### WORK INSTRUCTION:
Using the listing below, retype exactly the lines starting at the one with "自動車用注射模具 自動" and ending at the one with "polyvalents, qui résistent à l’épreuve du", and include both.

### DATA EXTRACT:
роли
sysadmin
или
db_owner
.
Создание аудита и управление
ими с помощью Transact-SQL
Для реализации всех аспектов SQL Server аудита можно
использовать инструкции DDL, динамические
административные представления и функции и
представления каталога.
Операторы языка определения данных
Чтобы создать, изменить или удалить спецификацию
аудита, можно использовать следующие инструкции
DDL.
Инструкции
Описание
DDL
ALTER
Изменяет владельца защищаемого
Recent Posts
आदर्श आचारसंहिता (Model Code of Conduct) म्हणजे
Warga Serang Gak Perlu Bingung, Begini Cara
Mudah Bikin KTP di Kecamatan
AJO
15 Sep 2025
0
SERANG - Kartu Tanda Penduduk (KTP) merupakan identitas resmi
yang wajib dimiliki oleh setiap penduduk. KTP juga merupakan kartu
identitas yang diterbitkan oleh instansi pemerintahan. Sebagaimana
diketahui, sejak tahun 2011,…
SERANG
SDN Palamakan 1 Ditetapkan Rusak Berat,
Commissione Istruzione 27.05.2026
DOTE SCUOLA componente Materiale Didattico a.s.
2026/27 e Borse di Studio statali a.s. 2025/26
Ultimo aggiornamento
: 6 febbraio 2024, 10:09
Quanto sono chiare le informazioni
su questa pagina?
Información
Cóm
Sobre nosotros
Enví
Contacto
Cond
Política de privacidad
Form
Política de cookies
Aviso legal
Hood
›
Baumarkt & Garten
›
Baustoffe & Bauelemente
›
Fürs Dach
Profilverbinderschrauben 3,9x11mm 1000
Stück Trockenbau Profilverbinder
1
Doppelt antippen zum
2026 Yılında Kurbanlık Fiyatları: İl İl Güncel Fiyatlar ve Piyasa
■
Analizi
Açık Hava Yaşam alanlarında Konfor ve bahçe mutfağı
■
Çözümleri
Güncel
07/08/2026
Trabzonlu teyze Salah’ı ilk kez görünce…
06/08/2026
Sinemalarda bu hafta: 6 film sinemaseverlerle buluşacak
---
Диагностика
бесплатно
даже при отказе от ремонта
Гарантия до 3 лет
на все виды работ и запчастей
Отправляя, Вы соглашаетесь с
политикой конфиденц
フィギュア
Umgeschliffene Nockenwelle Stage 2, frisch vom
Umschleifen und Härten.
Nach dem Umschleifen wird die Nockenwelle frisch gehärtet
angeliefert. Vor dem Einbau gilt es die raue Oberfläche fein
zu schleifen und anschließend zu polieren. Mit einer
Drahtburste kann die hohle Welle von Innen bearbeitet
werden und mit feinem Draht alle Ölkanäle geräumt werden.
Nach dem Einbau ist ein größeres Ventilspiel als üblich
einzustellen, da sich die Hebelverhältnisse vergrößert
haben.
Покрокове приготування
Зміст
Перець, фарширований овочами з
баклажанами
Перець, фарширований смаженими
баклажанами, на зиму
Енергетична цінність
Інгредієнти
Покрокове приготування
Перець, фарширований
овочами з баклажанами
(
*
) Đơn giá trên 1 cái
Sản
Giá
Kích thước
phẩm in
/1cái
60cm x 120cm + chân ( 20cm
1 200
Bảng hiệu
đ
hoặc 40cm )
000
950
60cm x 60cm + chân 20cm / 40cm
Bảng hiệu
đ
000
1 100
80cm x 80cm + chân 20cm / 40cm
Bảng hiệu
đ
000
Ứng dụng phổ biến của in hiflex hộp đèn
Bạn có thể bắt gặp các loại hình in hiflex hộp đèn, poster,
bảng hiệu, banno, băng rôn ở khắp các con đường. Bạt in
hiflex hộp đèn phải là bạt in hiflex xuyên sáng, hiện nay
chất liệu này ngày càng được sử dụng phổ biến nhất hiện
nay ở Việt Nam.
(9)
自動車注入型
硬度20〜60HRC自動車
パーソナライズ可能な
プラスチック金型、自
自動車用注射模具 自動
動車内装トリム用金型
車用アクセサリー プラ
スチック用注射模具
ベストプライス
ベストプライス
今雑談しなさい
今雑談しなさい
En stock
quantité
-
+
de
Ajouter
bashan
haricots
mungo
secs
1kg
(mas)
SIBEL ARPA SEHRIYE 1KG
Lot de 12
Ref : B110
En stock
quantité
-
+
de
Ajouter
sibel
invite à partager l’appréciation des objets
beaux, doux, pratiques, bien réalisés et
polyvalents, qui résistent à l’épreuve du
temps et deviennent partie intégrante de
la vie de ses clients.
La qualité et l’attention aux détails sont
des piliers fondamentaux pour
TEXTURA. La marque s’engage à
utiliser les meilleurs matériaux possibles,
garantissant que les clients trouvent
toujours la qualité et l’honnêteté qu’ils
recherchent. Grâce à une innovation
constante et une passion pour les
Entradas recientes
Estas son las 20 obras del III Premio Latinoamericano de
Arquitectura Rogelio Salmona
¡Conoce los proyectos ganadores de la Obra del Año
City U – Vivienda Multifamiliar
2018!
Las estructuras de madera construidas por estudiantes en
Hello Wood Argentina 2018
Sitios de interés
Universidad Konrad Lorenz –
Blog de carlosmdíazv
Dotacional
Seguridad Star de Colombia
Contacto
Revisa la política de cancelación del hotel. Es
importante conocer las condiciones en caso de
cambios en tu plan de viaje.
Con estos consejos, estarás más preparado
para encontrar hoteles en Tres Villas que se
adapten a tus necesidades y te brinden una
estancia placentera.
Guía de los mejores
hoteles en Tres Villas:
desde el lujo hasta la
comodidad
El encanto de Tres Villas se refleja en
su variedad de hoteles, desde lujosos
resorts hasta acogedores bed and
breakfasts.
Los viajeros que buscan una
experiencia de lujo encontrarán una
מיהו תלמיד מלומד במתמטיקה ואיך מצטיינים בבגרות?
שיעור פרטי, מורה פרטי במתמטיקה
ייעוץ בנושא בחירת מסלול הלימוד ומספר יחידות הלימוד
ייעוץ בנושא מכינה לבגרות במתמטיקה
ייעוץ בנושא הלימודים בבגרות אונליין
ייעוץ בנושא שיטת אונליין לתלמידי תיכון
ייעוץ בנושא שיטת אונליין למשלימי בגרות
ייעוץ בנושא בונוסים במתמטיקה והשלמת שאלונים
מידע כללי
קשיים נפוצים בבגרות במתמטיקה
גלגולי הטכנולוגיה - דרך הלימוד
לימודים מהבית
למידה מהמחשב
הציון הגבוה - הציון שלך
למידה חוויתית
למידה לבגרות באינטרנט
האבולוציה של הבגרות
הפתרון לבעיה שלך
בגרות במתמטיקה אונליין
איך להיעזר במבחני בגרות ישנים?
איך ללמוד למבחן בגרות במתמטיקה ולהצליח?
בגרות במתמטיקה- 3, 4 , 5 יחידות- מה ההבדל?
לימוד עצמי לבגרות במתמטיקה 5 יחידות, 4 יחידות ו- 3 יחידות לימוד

### WRITTEN RESPONSE:
自動車用注射模具 自動
動車内装トリム用金型
車用アクセサリー プラ
スチック用注射模具
ベストプライス
ベストプライス
今雑談しなさい
今雑談しなさい
En stock
quantité
-
+
de
Ajouter
bashan
haricots
mungo
secs
1kg
(mas)
SIBEL ARPA SEHRIYE 1KG
Lot de 12
Ref : B110
En stock
quantité
-
+
de
Ajouter
sibel
invite à partager l’appréciation des objets
beaux, doux, pratiques, bien réalisés et
polyvalents, qui résistent à l’épreuve du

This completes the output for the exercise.